Bioactive glasses have been intensively investigated as biomaterials for bone tissue applications. M. Cazzola et al. studied the possibility of functionalizing the surface of bioactive glasses with plant polyphenols (for instance, gallic acid and polyphenols extracted from green tea leaves and red grape skin) in order to stimulate the anti-cancer activity in vitro. The performed assays were direct and indirect cytotoxicity on the U2OS bone osteosarcoma cells and hFOB human fetal pre-osteoblasts, together with the quantification of nitrogen and oxygen species produced by cells as a response to the material. Then, the DNA damage of the U2OS cells after coming in contact with bioactive glass was assessed to analyze any selective cytotoxic effect of the modified materials against tumor cells.
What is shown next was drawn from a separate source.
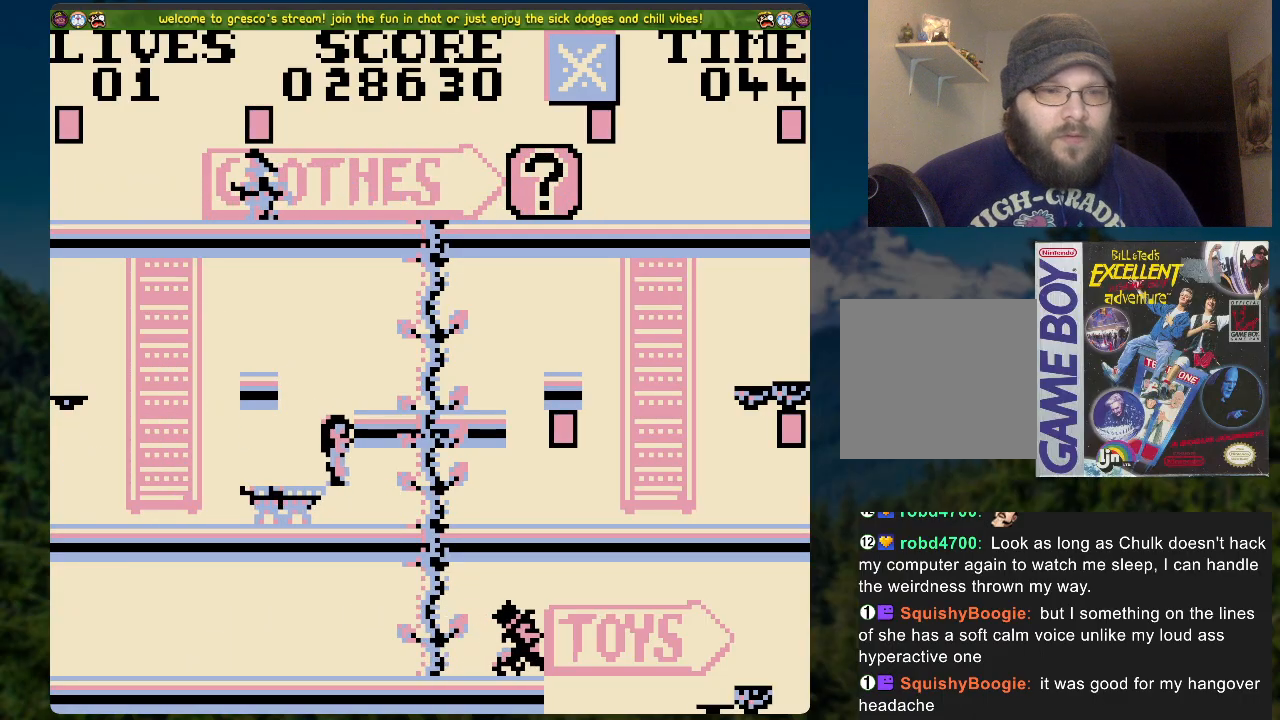
{"buttons": ["DPAD_RIGHT"], "left_stick": "center", "right_stick": "center", "events": [[50, "A", "up"]]}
Additionally, the response of the hFOB healthy and U2OS cancerous osteoblast cells to the polyphenol functionalized and un-functionalized bioactive glass was illustrated by the direct assay against U2OS. Tea polyphenol functionalized bioactive glass showed great potential to stimulate reactive oxygen and nitrogen species production, and to also offer a kind of anti-inflammatory protection for hFOB. Eventually, irreparable DNA damage, along with some sort of difficulty in generating tumor aggregates, was revealed for U2OS cancer cells cultured on a bioactive glass functionalized with tea polyphenols. These findings show that polyphenol functionalized bioactive glasses may be very promising biomaterials for bone substitution in cancer treatment [113].
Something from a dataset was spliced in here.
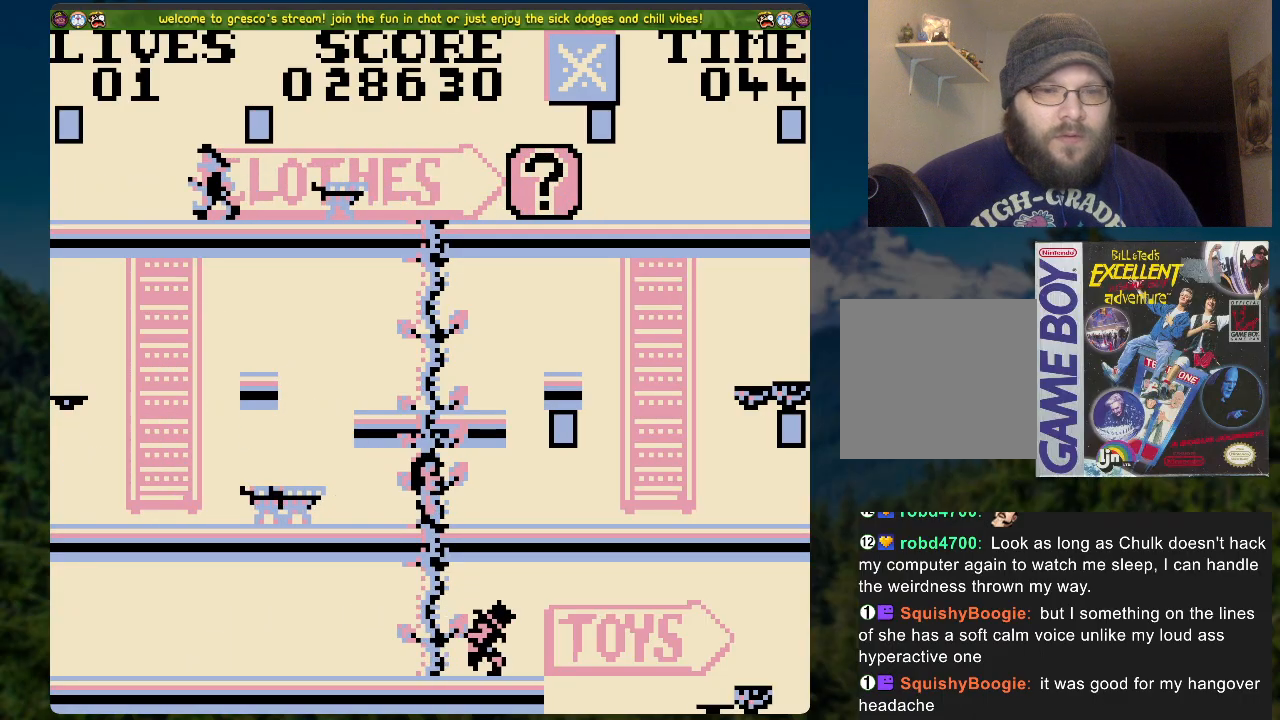
{"buttons": ["DPAD_RIGHT"], "left_stick": "center", "right_stick": "center", "events": [[301, "A", "down"], [401, "A", "up"]]}
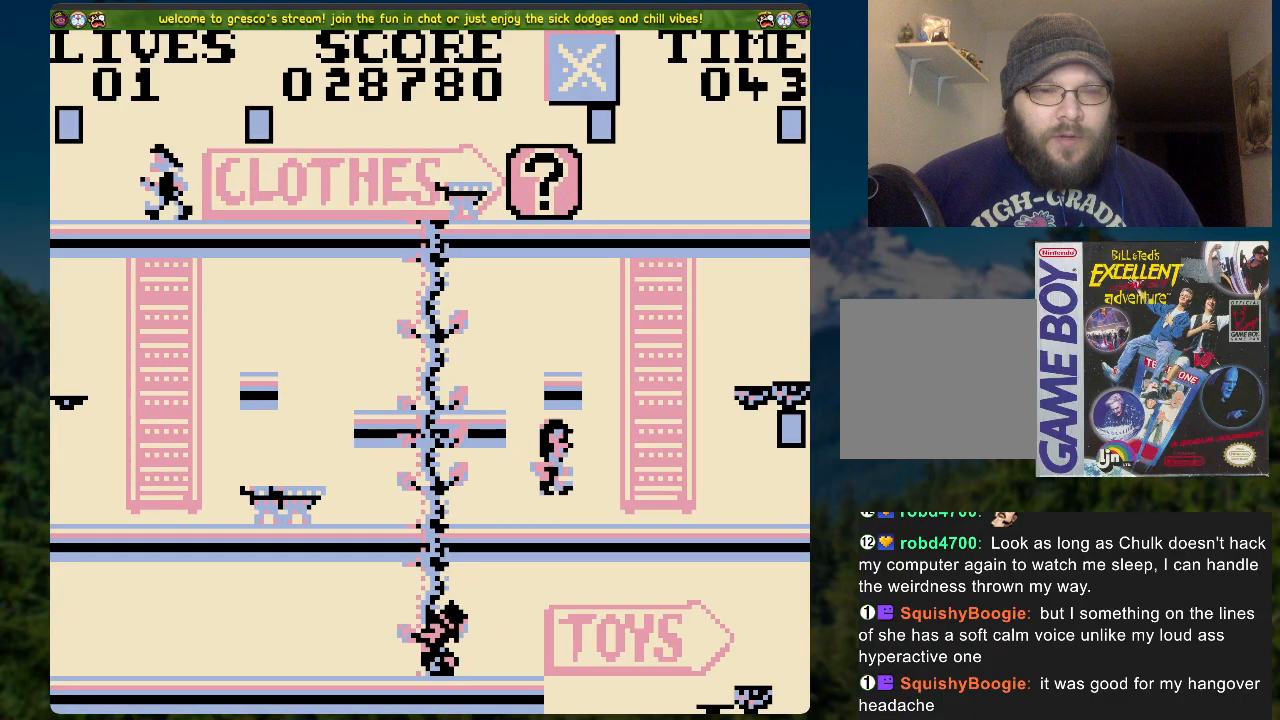
{"buttons": ["DPAD_RIGHT"], "left_stick": "center", "right_stick": "center", "events": []}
In a study by Vasconcelos et al., some resveratrol based emulsifying drug delivery systems were designed and revealed lower metabolism, enhanced solubility, and increased pharmacokinetic profile [114]. In a study by Vasconcelos et al., some resveratrol based emulsifying drug delivery systems were designed and revealed lower metabolism, enhanced solubility, and increased pharmacokinetic profile. Some nanoparticles based on resveratrol-loaded glycyrrhizic acid-conjugated human serum albumin were evaluated in vivo on rats by single dose injection in the tail and reported enhanced bioavailability and increased concentrations found in the main organs when compared to simple resveratrol. The most quantitatively important concentrations were found in the liver, showing that it could represent a promising liver-targeted delivery system [115].
Resveratrol-bovine serum albumin nanoparticles ware obtained by Guo et al. and showed increased dispersal and water solubility. These were able to suppress cancer cell growth in nude mice holding human primary ovarian tumors [116].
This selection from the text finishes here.